* [WHAT THIS TASK INVOLVES] Where does the word "right" show up in the data? Please find each such line and copy it.

[SOURCE DATA — start]

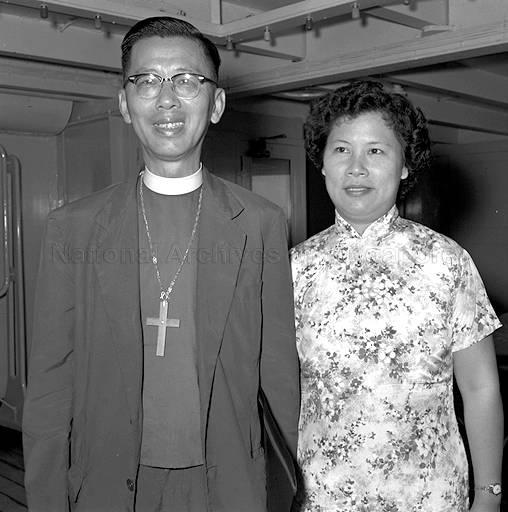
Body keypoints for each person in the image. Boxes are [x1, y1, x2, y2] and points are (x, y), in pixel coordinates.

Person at [22, 16, 300, 512]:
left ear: (216, 104)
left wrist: (290, 490)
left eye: (187, 80)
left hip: (228, 484)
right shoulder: (74, 228)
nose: (166, 99)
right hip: (108, 484)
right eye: (147, 81)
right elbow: (50, 385)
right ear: (124, 103)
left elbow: (278, 374)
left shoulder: (261, 223)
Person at [291, 80, 503, 512]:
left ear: (404, 165)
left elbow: (481, 387)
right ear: (322, 164)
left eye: (375, 150)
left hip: (430, 496)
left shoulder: (447, 261)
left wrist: (489, 495)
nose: (356, 167)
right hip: (324, 497)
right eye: (341, 150)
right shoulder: (294, 268)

[SOURCE DATA — finish]

* [EXERCISE ANSWER]
right shoulder: (74, 228)
right hip: (108, 484)
right eye: (147, 81)
right elbow: (50, 385)
right ear: (124, 103)
right ear: (322, 164)
right hip: (324, 497)
right eye: (341, 150)
right shoulder: (294, 268)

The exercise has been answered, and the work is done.